→ SUPPLIED MATERIAL:
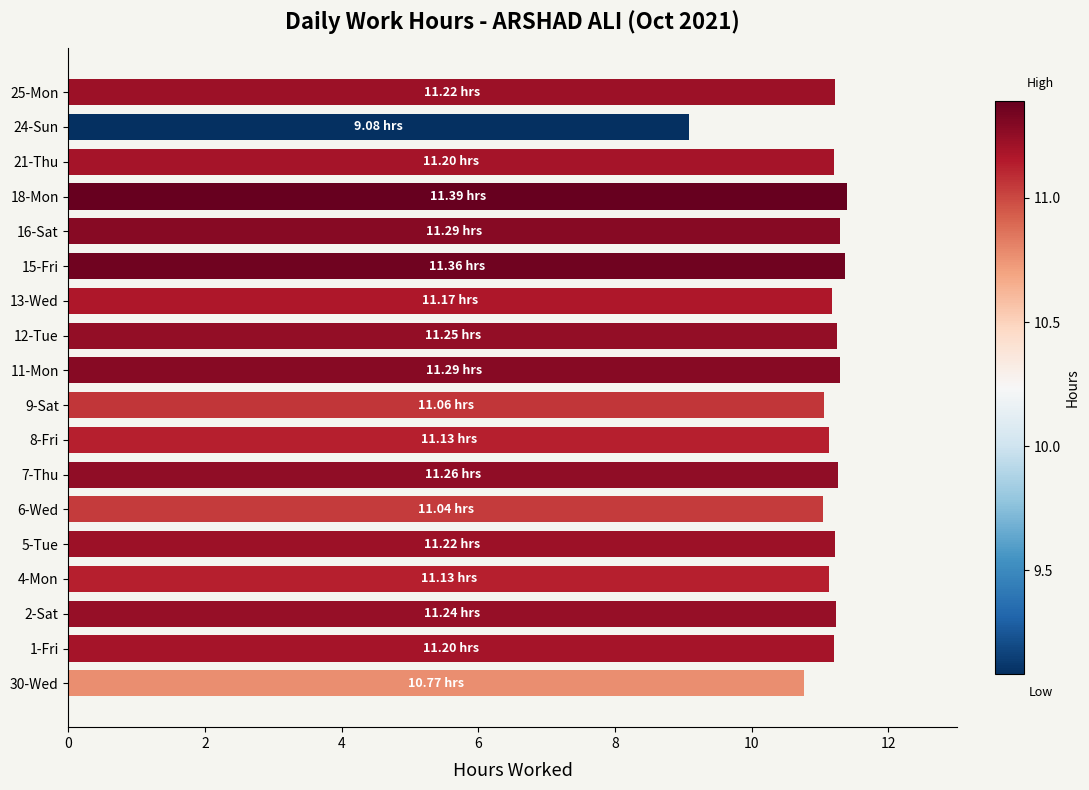

What is the change in value from 1-Fri to 24-Sun?

-2.1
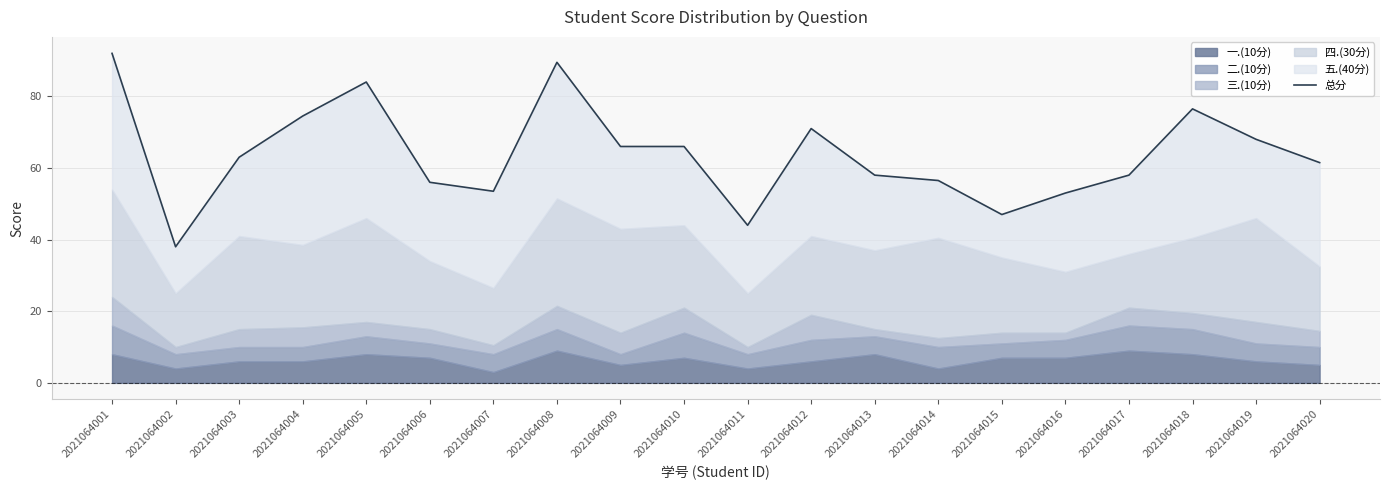

Rank the categories by value from highest to lowest.

2021064001, 2021064008, 2021064005, 2021064018, 2021064004, 2021064012, 2021064019, 2021064009, 2021064010, 2021064003, 2021064020, 2021064013, 2021064017, 2021064014, 2021064006, 2021064007, 2021064016, 2021064015, 2021064011, 2021064002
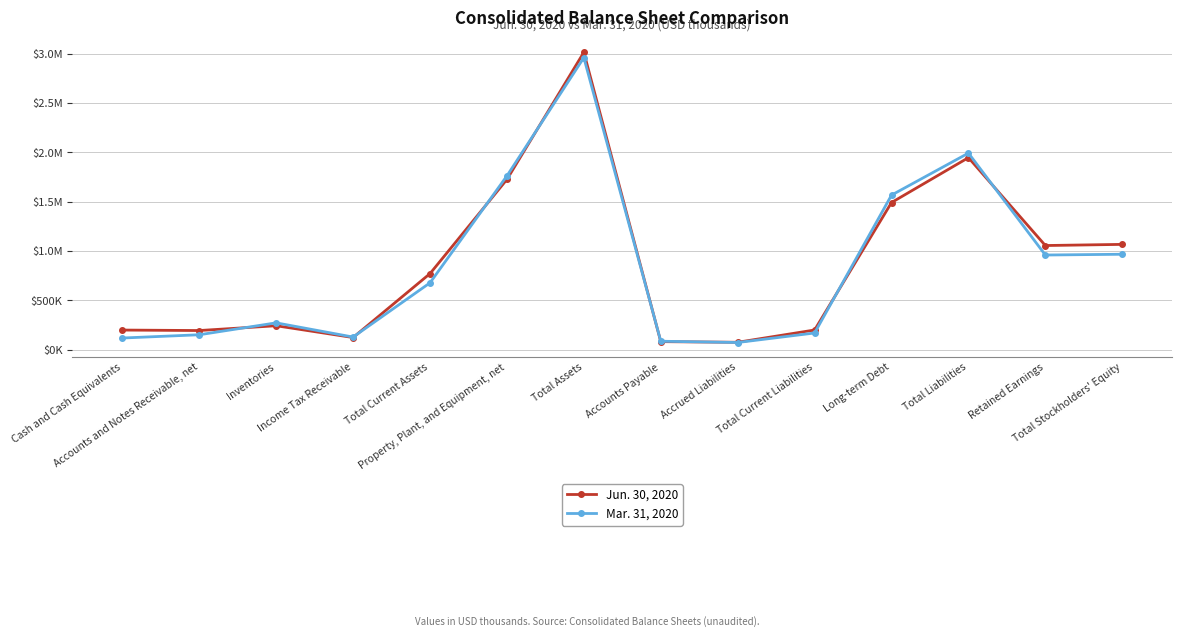

What is the value of the Jun. 30, 2020 point at the 11th from the left?

1492088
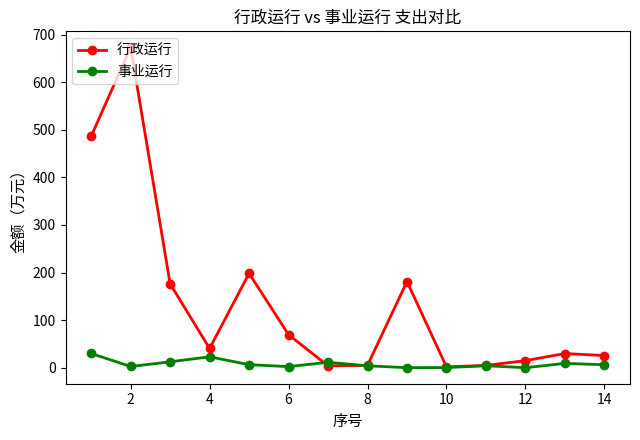

Rank the series by their average value, from highest to lowest.

行政运行, 事业运行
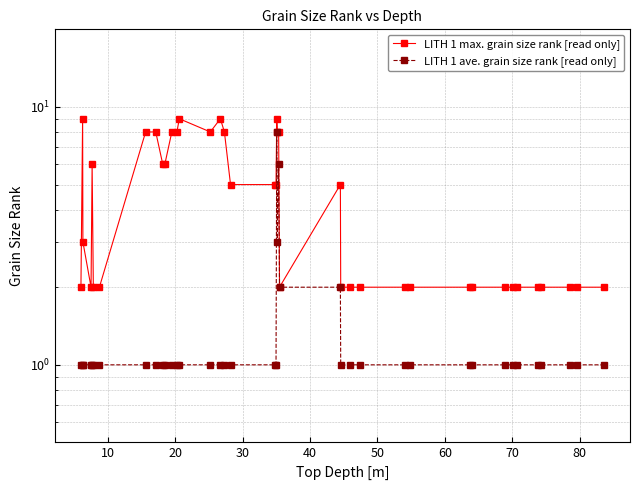

What is the average value of the LITH 1 ave. grain size rank [read only] series?

1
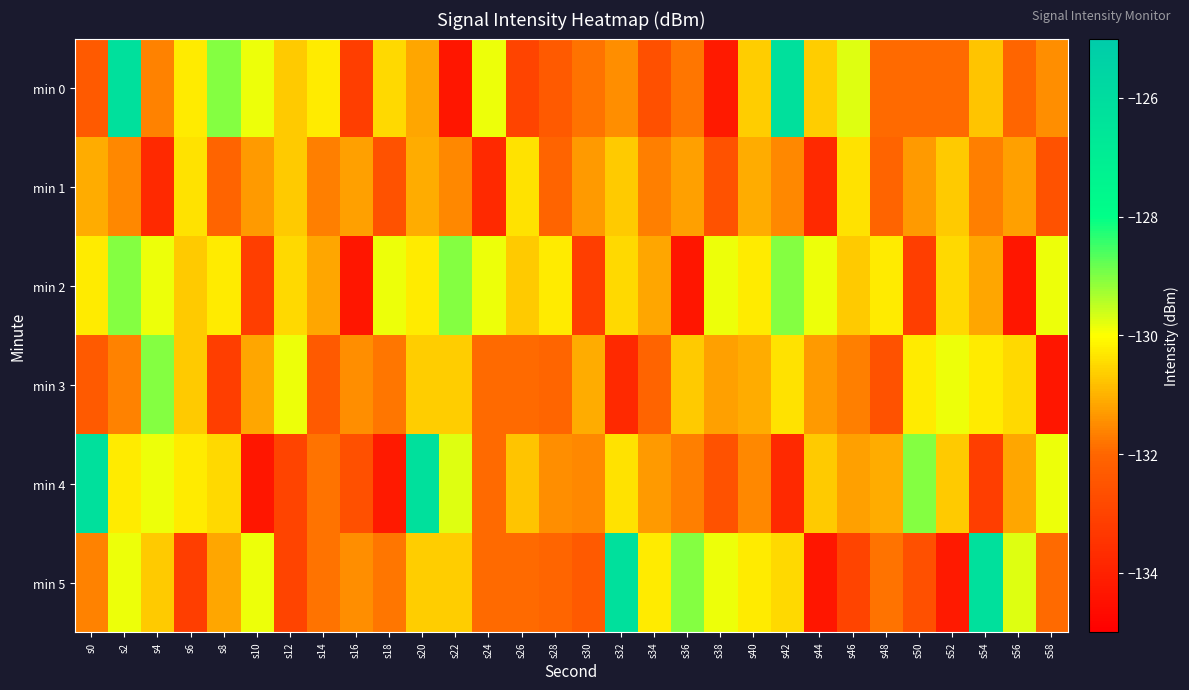

Reading left to right, what are all the values shown in this chart?

min 0: s0=-132.3	s2=-126.2	s4=-131.6	s6=-130.3	s8=-129.0	s10=-129.9	s12=-130.7	s14=-130.3	s16=-133.1	s18=-130.5	s20=-131.1	s22=-134.3	s24=-129.8	s26=-133.0	s28=-132.3	s30=-131.8	s32=-131.5	s34=-132.6	s36=-131.8	s38=-134.2	s40=-130.7	s42=-126.2	s44=-130.6	s46=-129.8	s48=-131.9	s50=-131.9	s52=-131.9	s54=-130.8	s56=-132.0	s58=-131.5
min 1: s0=-131.1	s2=-131.5	s4=-133.8	s6=-130.4	s8=-132.1	s10=-131.3	s12=-130.7	s14=-131.7	s16=-131.2	s18=-132.5	s20=-131.1	s22=-131.5	s24=-133.8	s26=-130.4	s28=-132.1	s30=-131.3	s32=-130.7	s34=-131.7	s36=-131.2	s38=-132.5	s40=-131.1	s42=-131.5	s44=-133.8	s46=-130.4	s48=-132.1	s50=-131.3	s52=-130.7	s54=-131.7	s56=-131.2	s58=-132.5
min 2: s0=-130.3	s2=-129.0	s4=-129.9	s6=-130.7	s8=-130.3	s10=-133.1	s12=-130.5	s14=-131.1	s16=-134.3	s18=-129.8	s20=-130.3	s22=-129.0	s24=-129.9	s26=-130.7	s28=-130.3	s30=-133.1	s32=-130.5	s34=-131.1	s36=-134.3	s38=-129.8	s40=-130.3	s42=-129.0	s44=-129.9	s46=-130.7	s48=-130.3	s50=-133.1	s52=-130.5	s54=-131.1	s56=-134.3	s58=-129.8
min 3: s0=-132.3	s2=-131.6	s4=-129.0	s6=-130.7	s8=-133.1	s10=-131.1	s12=-129.8	s14=-132.3	s16=-131.5	s18=-131.8	s20=-130.7	s22=-130.6	s24=-131.9	s26=-131.9	s28=-132.0	s30=-131.1	s32=-133.8	s34=-132.1	s36=-130.7	s38=-131.2	s40=-131.1	s42=-130.4	s44=-131.3	s46=-131.7	s48=-132.5	s50=-130.3	s52=-129.9	s54=-130.3	s56=-130.5	s58=-134.3
min 4: s0=-126.2	s2=-130.3	s4=-129.9	s6=-130.3	s8=-130.5	s10=-134.3	s12=-133.0	s14=-131.8	s16=-132.6	s18=-134.2	s20=-126.2	s22=-129.8	s24=-131.9	s26=-130.8	s28=-131.5	s30=-131.5	s32=-130.4	s34=-131.3	s36=-131.7	s38=-132.5	s40=-131.5	s42=-133.8	s44=-130.7	s46=-131.2	s48=-131.1	s50=-129.0	s52=-130.7	s54=-133.1	s56=-131.1	s58=-129.8
min 5: s0=-131.6	s2=-129.9	s4=-130.7	s6=-133.1	s8=-131.1	s10=-129.8	s12=-133.0	s14=-131.8	s16=-131.5	s18=-131.8	s20=-130.7	s22=-130.6	s24=-131.9	s26=-131.9	s28=-132.0	s30=-132.3	s32=-126.2	s34=-130.3	s36=-129.0	s38=-129.9	s40=-130.3	s42=-130.5	s44=-134.3	s46=-133.0	s48=-131.8	s50=-132.6	s52=-134.2	s54=-126.2	s56=-129.8	s58=-131.9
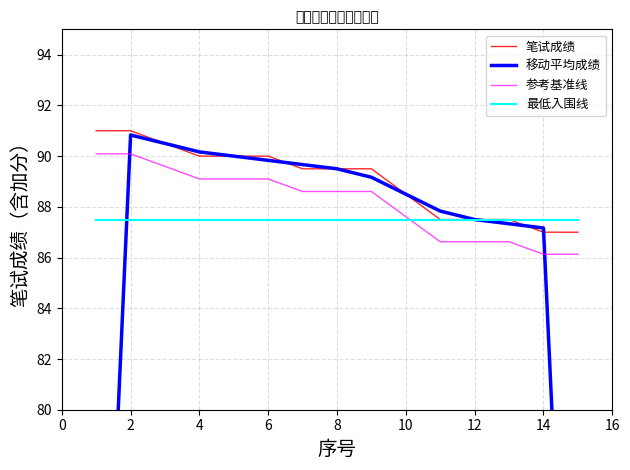

What is the greatest value displayed?

91.0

→ WHAT IS REQUIRED: Please arrange the data from the line with "Rank the series" up to and including the line with "Reading left to" as a numbered list, skipping blank lines and leaving out the pictures.

→ TASK ANSWER:
1. Rank the series by their average value, from highest to lowest.
2. 行政运行, 事业运行
3. What is the average value of the LITH 1 ave. grain size rank [read only] series?
4. 1
5. Reading left to right, what are all the values shown in this chart?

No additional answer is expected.